Configuration Parameters Used for Sysplex Configuration
Parameters in UBRCFG00
Name | Description |
system_id | All Primary and Secondary Brokers that belong to the same group must have the same system_id. |
sysplex_role | Select a value of primary for the primary agent; select a value of secondary for all others. |
unix_spool_data_set | All Brokers that belong to the same group must reference the same dataset name. The dataset must reside on shared DASD that is available to all Sysplex members. This file system should not be shared among Brokers that are not part of the same Sysplex group. |
mount_point | zFS mount point for non-shared UNIX file systems (currently only UNVDB). This mount point should not be shared between systems. |
shared_mount_point | zFS mount point for shared UNIX file systems (currently only UNVSPOOL). All Brokers that belong to the same group must use the same directory. This mount point should be available to all members in the Sysplex. In non Sysplex situations, this parameter can be omitted, and it will default to the value specified for mount_point. |
mount_point_mode | Mode (access permissions) to use during mount_point initialization. |
shared_mount_point_mode | Mode (access permissions) to use during shared_mount_point initialization. In non-Sysplex situations, this parameter can be omitted; it will default to the value specified for mount_point_mode. |
Parameters in UAGCFG00
Name | Description |
jsc_dataset | All Primary and Secondary agents that belong to the same group must use the same UNVJSC VSAM cluster. This cluster must be allocated on shared DASD that is available to all members in the Sysplex. Agents that are not part of the Sysplex group must use a different VSAM cluster. |
cf_struct_name | Name of the Coupling Facility structure which will be used to store the XCF Message Queue. All Primary and Secondary agents that belong to the same group must use the same structure. The structure should not be shared between agents that are not part of the same Sysplex group. |
automatic_failover | If the value of the sysplex_role parameter in UBRCFG00 is primary or secondary, this parameter can be used to control automatic failover. Automatic failover allows a Secondary agent to become the Primary agent when the original Primary agent ends. Valid values:
Default is never. (Also see the AUTOMATIC_FAILOVER UAG configuration option.) |
z/OS Console Commands
F <ubroker>,APPL=UAG,PRIMARY
This command causes an agent that is running in Sysplex Secondary mode to become a Primary agent until it is restarted or otherwise caused to become a Secondary agent.
If the agent is not running in Secondary mode, or a Primary agent is already active with the same system ID, the command will fail.
F <ubroker>,APPL=UAG,SECONDARY
This command causes an agent that is running in Sysplex Primary mode to become a Secondary agent until it is restarted or otherwise caused to become a Primary agent.

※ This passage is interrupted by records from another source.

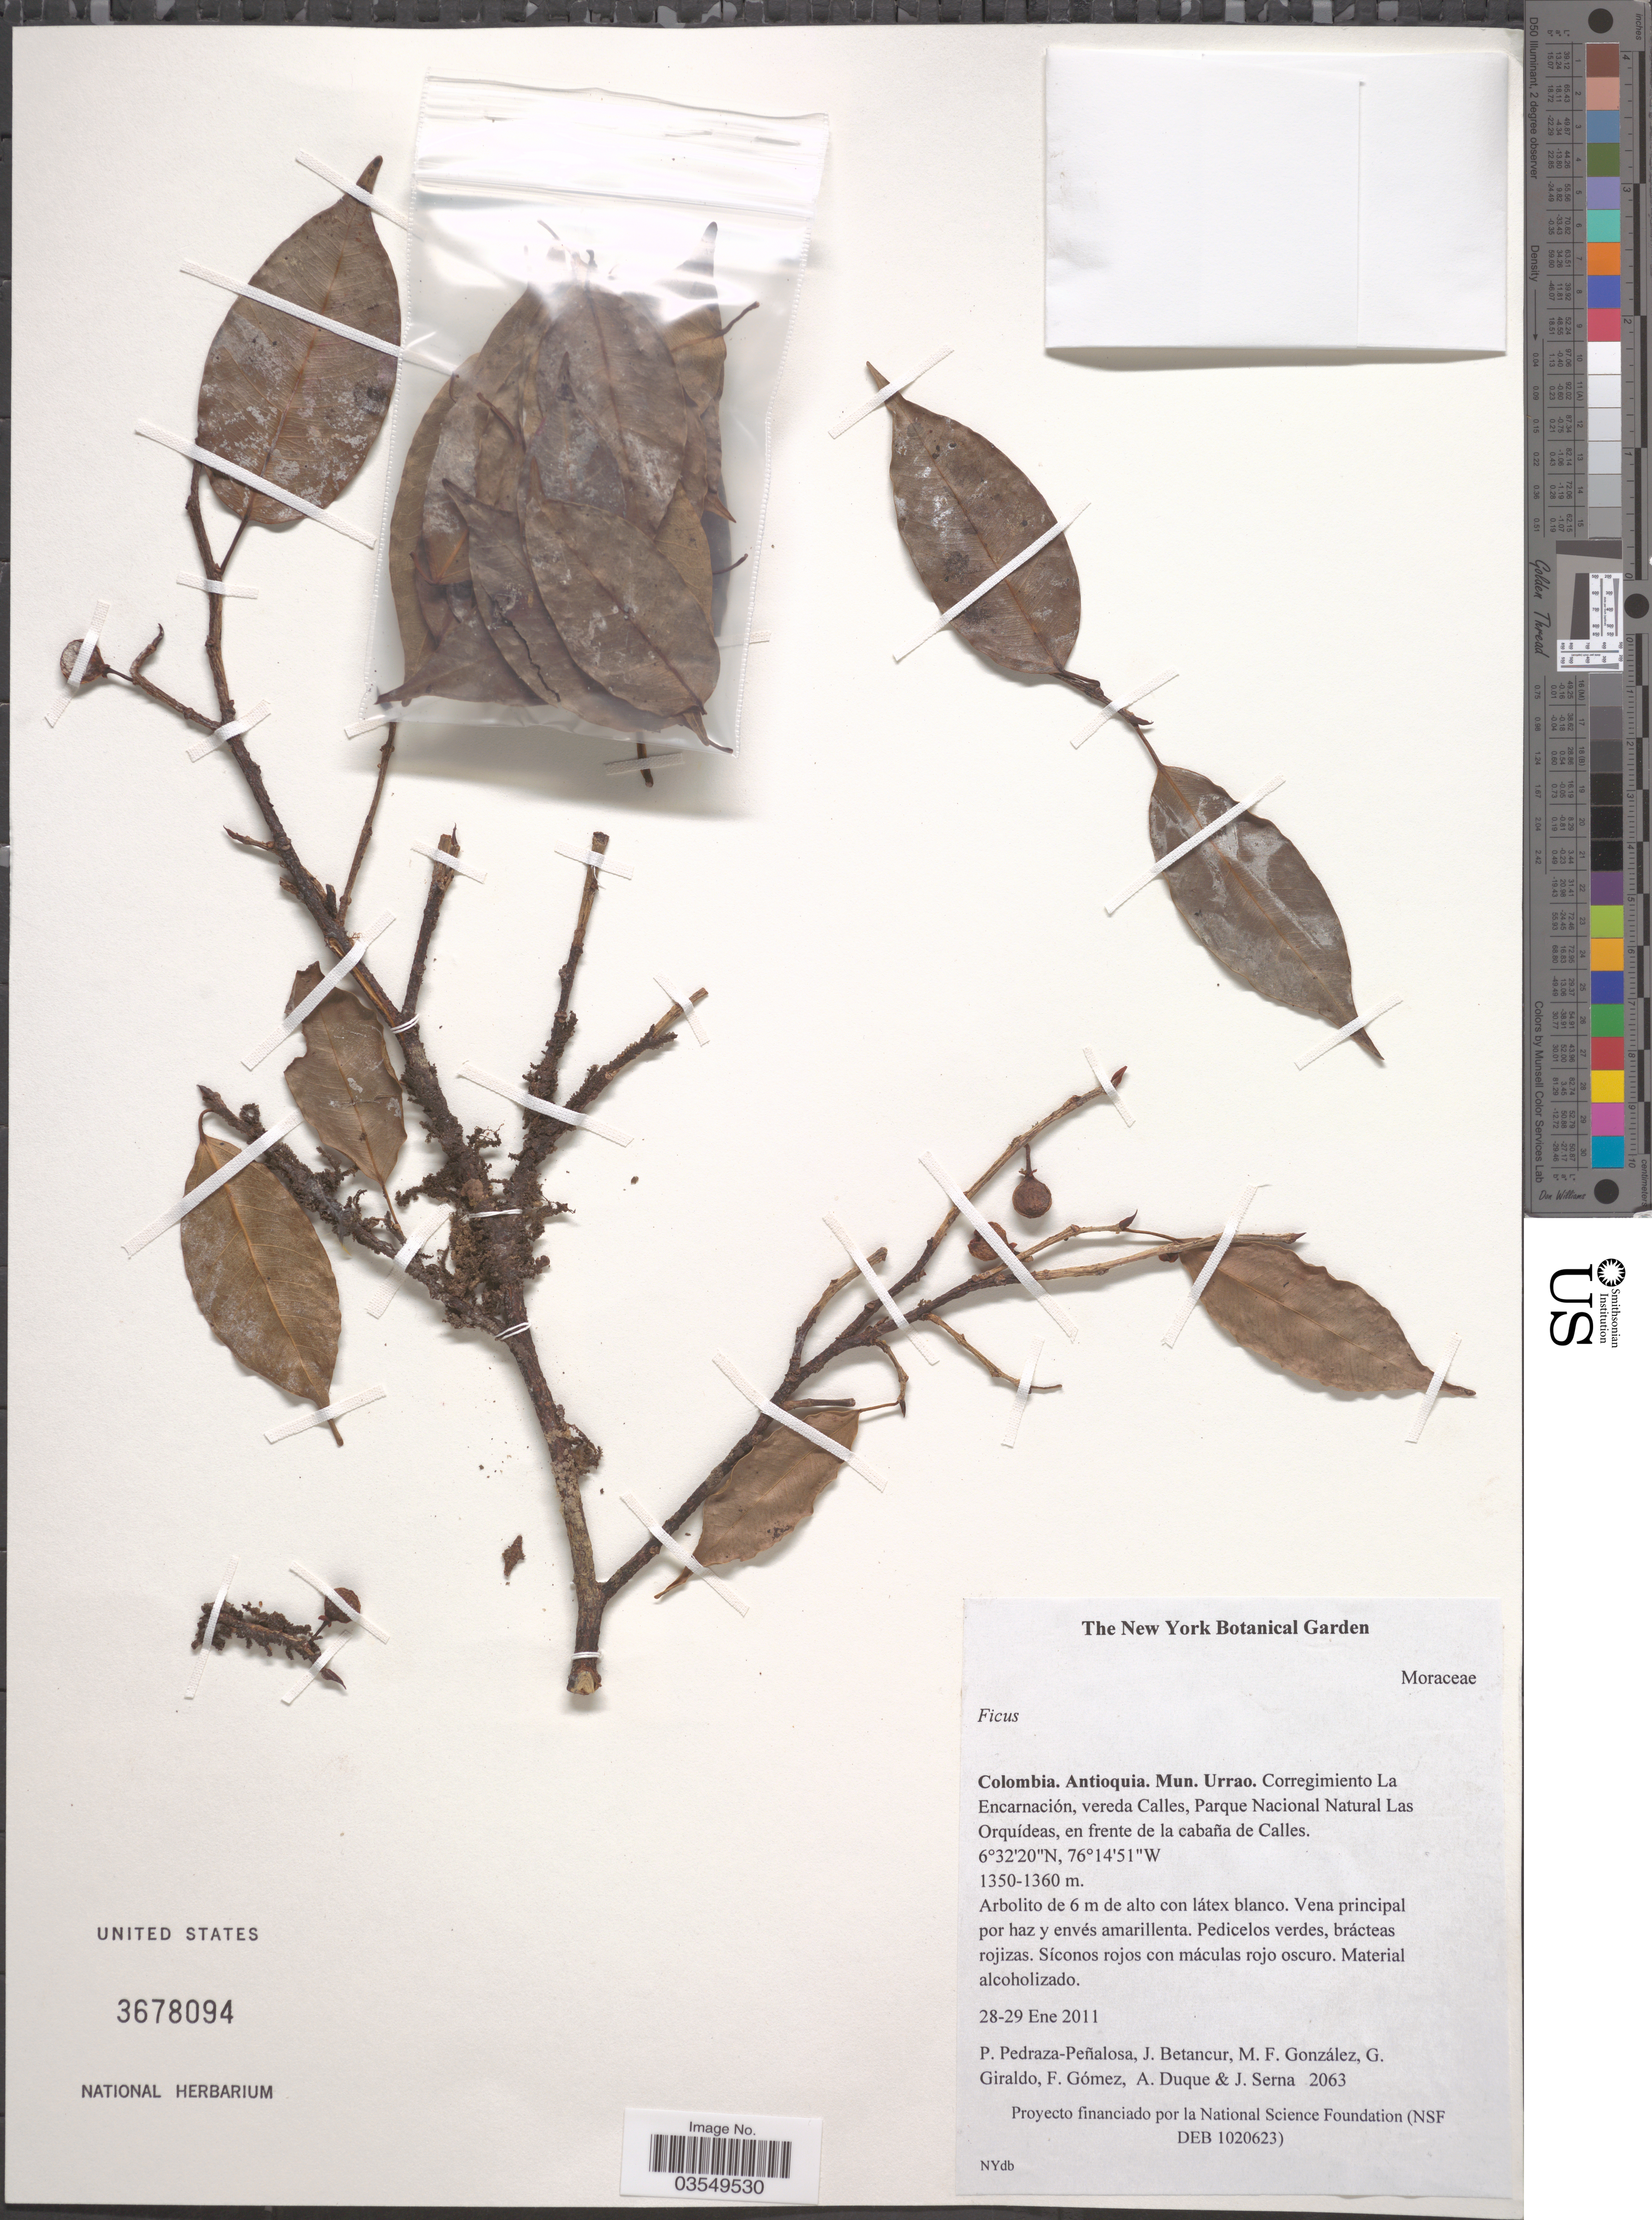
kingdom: Plantae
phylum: Tracheophyta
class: Magnoliopsida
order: Rosales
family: Moraceae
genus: Ficus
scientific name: Ficus sp.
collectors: P. Pedraza-Peñalosa, J. Betancur, M. González, G. Giraldo & et al.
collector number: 2063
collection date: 2011-01-28/2011-01-29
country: Colombia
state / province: Antioquia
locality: Mun. Urrao. Corregimiento La Encarnación, vereda Calles, Parque Nacional Natural Las Orquídeas, en frente de la cabaña de Calles.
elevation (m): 1350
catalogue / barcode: US 3678094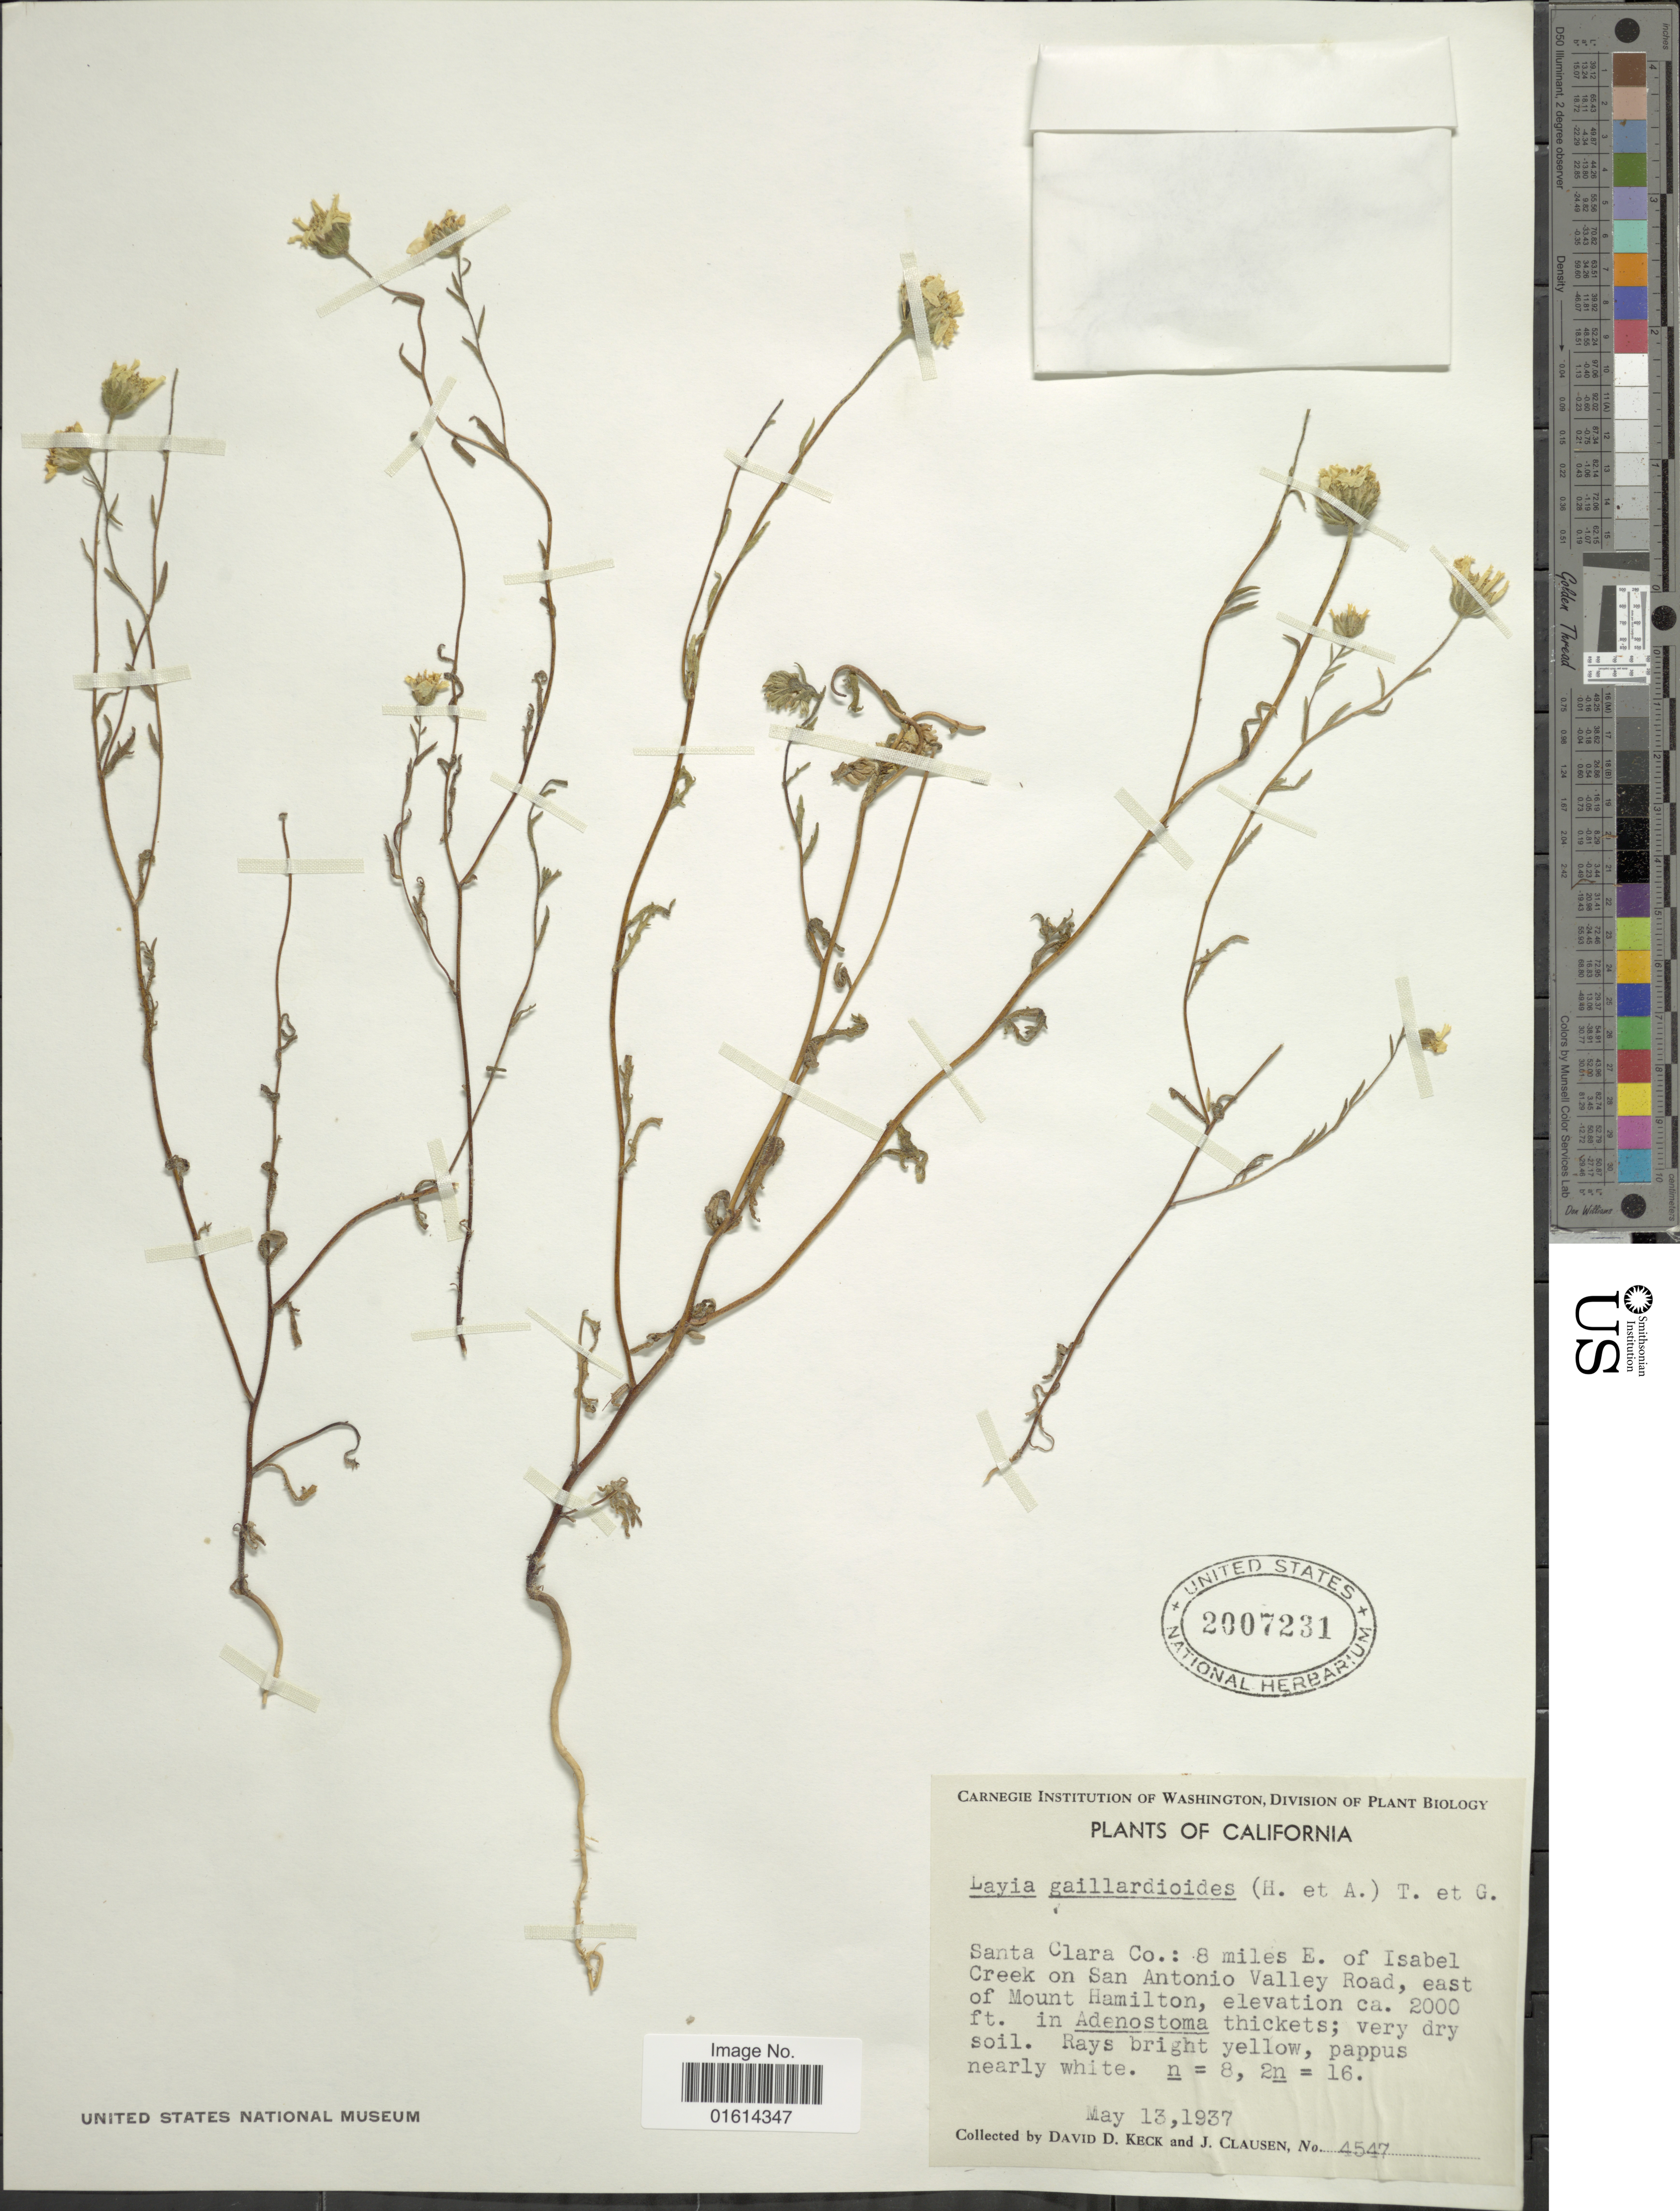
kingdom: Plantae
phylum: Tracheophyta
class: Magnoliopsida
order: Asterales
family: Asteraceae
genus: Layia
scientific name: Layia gaillardioides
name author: (Hook. & Arn.) DC.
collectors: D. D. Keck & J. Clausen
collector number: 4547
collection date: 1937-05-13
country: United States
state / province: California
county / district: Santa Clara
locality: Santa Clara Co., 8 miles E. of Isabel Creek on San Antonio Valley Road, east of Mount Hamilton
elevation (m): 610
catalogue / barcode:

If the agent is not running in Primary mode, the command will fail.
F <ubroker>,APPL=SHUTDOWN, [ FAILOVER [ ,<sysname> ] | NOFAILOVER ]
When issued against a Secondary agent | This command behaves like the z/OS STOP command (P <ubroker>). |
When issued against a Primary agent | This command shuts down the Broker (and agent) while controlling the Sysplex failover behaviour: |
When issued without the FAILOVER or NOFAILOVER parameter | Failover will behave as configured by the automatic_failover parameter in UAGCFG00. |
When FAILOVER Is specified | An available Secondary agent will take over as Primary, regardless of how failover is configured. When the optional < |
When NOFAILOVER Is specified | No Secondary agent will take over as Primary, regardless of how failover is configured. |
Note
Behaviour of the z/OS STOP console command with failover is identical to the F <ubroker>,APPL=SHUTDOWN command with no other parameters.